Non-parametric alternative: Wilcoxon signed rank test

Written by:

Ylva B Almquist

Quick facts

Number of variables
Two (reflecting repeated measurement points)

Scales of variable(s)
Continuous or categorical (ordinal)

Introduction

It is not uncommon that at least one of the assumptions behind the paired samples t-test is violated. While you most commonly will be able to conduct the test anyway, it is important to be aware of the possible problems.

Alternatively, you can use the Wilcoxon signed rank test, which is a non-parametric paired samples t-test that relaxes some of the assumptions that were presented earlier.

The Wilcoxon signed rank test is specifically used when the variables are not sufficiently normally distributed (e.g., when you have a variables on the ordinal scale).

Note
This test is primarily suitable for samples with <= 200 observations. By default, if you then will obtain an exact p-value based on the actual randomization distribution of the test statistic. If you have more than 200 observations, you need to use the option called exact. The exact computation is only available for samples where n <= 2,000. Regardless of sample size, you always get an approximate p-value which is based on a normal approximation to the randomization distribution.

Z-distribution

The Wilcoxon signed rank tests assumes a z-distribution.

The z-distribution is a special form of a normal distribution, where the mean is 0 and the standard deviation is 1.

W-statistic and z-statistic

To perform the Wilcoxon signed rank test, rankings of the absolute paired differences of each observation (i.e., individual) are calculated. Here, a rank of 1 indicates the smallest difference in the score between the two measurement points. The ranks are then divided into positive and negative. The sums of these positive and negative ranks are compared and transformed into a w-statistic.
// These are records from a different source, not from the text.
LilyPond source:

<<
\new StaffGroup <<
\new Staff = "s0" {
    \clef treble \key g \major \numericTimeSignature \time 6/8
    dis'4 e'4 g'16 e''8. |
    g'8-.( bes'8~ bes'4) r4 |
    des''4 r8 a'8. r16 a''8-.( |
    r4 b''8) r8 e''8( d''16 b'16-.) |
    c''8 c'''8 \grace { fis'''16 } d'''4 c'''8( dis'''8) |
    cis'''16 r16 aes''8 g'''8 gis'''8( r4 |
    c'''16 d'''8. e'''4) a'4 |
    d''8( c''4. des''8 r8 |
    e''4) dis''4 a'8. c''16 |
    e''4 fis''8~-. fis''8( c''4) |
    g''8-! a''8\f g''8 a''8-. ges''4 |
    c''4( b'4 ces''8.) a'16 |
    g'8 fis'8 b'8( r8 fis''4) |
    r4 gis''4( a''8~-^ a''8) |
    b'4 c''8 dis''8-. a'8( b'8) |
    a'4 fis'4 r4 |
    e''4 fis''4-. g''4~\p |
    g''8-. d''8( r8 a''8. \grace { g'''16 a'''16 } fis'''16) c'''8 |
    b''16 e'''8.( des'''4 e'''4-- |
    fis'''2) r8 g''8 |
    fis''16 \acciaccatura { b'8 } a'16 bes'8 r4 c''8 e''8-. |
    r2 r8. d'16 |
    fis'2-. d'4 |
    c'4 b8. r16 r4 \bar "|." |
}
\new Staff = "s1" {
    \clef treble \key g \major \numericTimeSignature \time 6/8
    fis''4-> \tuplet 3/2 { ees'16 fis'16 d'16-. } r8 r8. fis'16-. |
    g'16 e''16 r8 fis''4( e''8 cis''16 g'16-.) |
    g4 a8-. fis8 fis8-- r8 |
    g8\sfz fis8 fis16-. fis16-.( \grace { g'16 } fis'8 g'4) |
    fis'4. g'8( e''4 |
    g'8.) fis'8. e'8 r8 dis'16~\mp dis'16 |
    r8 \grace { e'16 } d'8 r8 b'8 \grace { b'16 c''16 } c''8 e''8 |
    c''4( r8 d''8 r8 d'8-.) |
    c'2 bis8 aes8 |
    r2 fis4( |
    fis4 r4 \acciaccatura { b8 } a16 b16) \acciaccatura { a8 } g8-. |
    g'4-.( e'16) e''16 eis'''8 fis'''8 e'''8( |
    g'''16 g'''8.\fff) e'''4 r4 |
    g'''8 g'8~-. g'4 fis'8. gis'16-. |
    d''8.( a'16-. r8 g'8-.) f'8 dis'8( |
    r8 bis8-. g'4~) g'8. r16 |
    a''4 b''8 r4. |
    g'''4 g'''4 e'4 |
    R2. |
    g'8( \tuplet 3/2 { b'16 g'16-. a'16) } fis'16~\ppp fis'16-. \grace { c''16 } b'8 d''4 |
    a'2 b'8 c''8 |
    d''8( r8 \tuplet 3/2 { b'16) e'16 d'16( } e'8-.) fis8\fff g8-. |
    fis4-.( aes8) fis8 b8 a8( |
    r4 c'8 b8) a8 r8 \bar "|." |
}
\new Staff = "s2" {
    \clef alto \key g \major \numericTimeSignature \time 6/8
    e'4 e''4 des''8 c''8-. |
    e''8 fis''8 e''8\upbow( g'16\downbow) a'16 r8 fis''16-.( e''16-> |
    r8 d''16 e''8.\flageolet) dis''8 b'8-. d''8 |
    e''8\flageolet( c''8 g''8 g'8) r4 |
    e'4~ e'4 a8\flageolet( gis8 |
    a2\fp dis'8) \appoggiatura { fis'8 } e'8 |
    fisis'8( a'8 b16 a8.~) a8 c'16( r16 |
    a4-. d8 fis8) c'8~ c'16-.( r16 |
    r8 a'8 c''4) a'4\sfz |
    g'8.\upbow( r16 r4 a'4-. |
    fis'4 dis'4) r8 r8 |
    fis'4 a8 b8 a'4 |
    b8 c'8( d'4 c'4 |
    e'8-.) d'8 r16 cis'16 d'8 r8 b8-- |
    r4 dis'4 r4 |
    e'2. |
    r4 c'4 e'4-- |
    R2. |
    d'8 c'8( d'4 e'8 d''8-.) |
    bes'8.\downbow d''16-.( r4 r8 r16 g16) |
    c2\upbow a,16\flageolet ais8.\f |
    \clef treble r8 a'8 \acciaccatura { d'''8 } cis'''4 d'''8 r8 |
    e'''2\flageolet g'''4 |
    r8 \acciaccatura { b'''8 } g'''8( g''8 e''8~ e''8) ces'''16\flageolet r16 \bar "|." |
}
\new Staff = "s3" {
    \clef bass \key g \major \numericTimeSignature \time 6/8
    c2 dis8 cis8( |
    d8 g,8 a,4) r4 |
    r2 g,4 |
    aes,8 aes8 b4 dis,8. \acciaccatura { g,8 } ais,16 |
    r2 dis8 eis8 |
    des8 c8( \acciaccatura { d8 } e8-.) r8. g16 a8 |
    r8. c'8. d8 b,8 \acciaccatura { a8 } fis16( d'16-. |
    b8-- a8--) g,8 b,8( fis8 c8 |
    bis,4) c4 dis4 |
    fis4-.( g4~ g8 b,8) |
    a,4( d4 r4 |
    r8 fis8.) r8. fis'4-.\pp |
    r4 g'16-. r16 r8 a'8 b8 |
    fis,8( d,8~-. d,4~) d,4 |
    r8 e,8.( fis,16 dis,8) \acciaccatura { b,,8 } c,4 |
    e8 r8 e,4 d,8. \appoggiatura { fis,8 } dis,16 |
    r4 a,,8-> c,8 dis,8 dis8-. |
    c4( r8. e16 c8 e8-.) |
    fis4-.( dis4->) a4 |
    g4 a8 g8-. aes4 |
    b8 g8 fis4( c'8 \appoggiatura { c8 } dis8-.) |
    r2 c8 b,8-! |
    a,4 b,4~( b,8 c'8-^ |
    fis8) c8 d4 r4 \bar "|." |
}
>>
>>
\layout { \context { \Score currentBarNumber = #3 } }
From the w-statistic, we can calculate a z-statistic.

P-value

For each z-statistic, there is a corresponding p-value. A p-value that is lower than 0.05 means that we can reject the null hypothesis (which stipulates that there is no difference between the measurement points).

Note
There is also something called “ties” that is relevant for the Wilcoxon signed rank test. It basically means that two individuals can share the same rank (because they have the same difference between the two measurement points). In this case, the calculation needs to be adjusted for ties.

Function

Basic command

signrank testvar1=testvar2

Useful options

signrank testvar1= testvar2, exact

Explanations
`testvar1`	Insert the name of the variable for the first measurement point.
`testvar2`	Insert the name of the variable for the first measurement point.
`exact`	Specifies that the exact p-value be computed in addition to the approximate p-value.

More information
help signrank

Practical example

Dataset

StataData1.dta

Variable name	unemp_42
Variable label	Days in unemployment (Age 42, Year 2012)
Value labels	N/A

Variable name	unemp_43
Variable label	Days in unemployment (Age 43, Year 2013)
Value labels	N/A

Note
Since the variables are extremely skewed (due to a lot of zeros), we are restricting the analysis to those who did not have the value 0 at age 42. Hence, the part stating “if unemp_42!=0” in the command below.

signrank unemp_42=unemp_43 if unemp_42!=0, exact

The z-statistic in this example is 23.991, with an approximate p-value (Prob > |z|) of 0.0000, and an exact p-value (Exact Prob) of 0.0000. Since the latter p-value is below 0.05, this allows us to reject the null hypothesis (which postulates that there is no difference in the distribution between the two measurement points), thus confirming what we also saw for the paired samples t-test.

Note
We tend to recommend a pragmatic approach to the choice between parametric and non-parametric t-tests. If you experience a violation against the parametric t-test (i.e., the paired samples t-test), we strongly encourage you to perform the non-parametric t-test (i.e., the Wilcoxon signed rank test) as a sensitivity analysis. If the latter leads the same conclusion, it is preferable to use the former since it is allows for further specifications. However, you might still exercise a bit of caution when it comes to reporting the exact mean differences.